Ihlefeldt glaubt, dass die geringere Bindung zu Religionen etwas mit dieser wachsenden Hilfslosigkeit zu tun hat. Aber auch die Werbung für ein gesundes und fittes Leben bis ins hohe Alter, in der das unweigerliche Ende nicht vorkommt. Die Gesellschaft sei einfach schnelllebiger geworden, rastloser, mit vielen Ortswechseln im Leben, urteilt Ihlefeldt. Der Platz für die letzte Ruhe könne da schnell aus den Augen geraten.

Dazu kommt ein praktischer Aspekt. Die „Grabpflege-Generation“ der heute 60- bis 75-Jährigen macht Friedhofsverwaltern gerade klar, dass sie ihren Kindern den Aufwand nicht mehr zumuten will: pflanzen, harken, kümmern. Gefragt ist Ungezwungenheit und Natur statt abgezirkelte Parzellen. Gern bescheiden.

Auch die Bestatter-Innung von Berlin und Brandenburg spürt das Bedürfnis nach dem pflegeleichten letzten Haus, Ruhegemeinschaften für 20 bis 30 Urnen zum Beispiel. „Der Trend zur kostengünstigen anonymen Bestattung ohne Trauerfeier stagniert oder geht zurück“, sagt Sprecher Fabian Lenzen. Heute sei die Urnenwiese ohne Namen nicht mehr so gefragt.

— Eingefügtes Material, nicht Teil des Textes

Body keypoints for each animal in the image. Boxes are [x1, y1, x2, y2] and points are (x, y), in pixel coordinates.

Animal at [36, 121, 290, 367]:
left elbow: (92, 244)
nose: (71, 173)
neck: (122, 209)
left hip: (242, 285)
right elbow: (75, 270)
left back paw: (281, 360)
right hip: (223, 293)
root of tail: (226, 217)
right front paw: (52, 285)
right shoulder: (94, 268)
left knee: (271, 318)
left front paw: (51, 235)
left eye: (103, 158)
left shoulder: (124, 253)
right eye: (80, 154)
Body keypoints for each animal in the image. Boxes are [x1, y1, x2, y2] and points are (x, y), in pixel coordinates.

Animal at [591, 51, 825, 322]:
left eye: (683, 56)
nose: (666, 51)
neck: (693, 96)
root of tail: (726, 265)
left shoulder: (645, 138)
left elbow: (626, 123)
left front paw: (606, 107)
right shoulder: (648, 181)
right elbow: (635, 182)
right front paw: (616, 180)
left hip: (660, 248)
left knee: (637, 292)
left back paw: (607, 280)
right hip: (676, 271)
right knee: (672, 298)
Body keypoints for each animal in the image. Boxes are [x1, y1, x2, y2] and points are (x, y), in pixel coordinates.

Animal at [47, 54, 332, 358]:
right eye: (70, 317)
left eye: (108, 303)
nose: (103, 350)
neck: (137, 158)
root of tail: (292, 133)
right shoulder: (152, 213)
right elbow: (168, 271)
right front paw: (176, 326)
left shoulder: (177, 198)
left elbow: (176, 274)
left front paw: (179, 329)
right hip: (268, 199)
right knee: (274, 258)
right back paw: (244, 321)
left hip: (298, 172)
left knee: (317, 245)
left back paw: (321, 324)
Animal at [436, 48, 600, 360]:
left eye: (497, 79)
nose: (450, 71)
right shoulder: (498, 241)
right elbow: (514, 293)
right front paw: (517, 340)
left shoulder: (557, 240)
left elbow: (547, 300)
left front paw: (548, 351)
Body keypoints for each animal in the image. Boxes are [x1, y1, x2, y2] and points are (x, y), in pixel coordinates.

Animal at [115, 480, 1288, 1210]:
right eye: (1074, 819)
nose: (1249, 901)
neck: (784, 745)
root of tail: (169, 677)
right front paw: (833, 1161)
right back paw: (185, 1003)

Mit dem Kulturprogramm auf dem Friedhof will Ihlefeldt das Sterben zurück ins Leben holen. Er hat nichts dagegen, wenn Besucher im Sommer auf den Wiesen picknicken oder Jugendliche auf dem Waldboden am Grab ihrer Freunde sitzen und Gitarre spielen. „Es geht hier nicht um Tanz auf Gräbern“, stellt er klar. Aber in dem Moment, wo Emotionen durch Trauer wach würden, veränderten sich Bedürfnisse. „Wir suchen Orte für Trauer.“ Eine Kerze im Internet reiche dann selten.

Ihlefeldt spricht mit Senioren, die sagen: „Verscharrt mich doch irgendwo. Da kommt sowieso keiner mehr.“ Und dann seien die Wiesen über den anonymen Urnengräbern doch immer wieder mit Blumen übersät. Der Friedhof hat reagiert: Es gibt jetzt nur noch Beerdigungen mit Namen. Viele Besucher sind heute Touristen.

Oder aber ungebetene Gäste. Metalldiebe haben ganze Kupferdächer von Mausoleen abgeschraubt und sogar eingedübelte Metallbuchstaben von den Grabplatten gestohlen - ein Schaden von insgesamt über 140 000 Euro.

Ihlefeldt lässt das wütend zurück. Denn die Diebstähle machen nicht nur viele Restaurierungsbemühungen nach dem Mauerfall zunichte. Sie werfen auch die Frage auf, was Friedhöfe und der Tod der Gesellschaft bedeuten.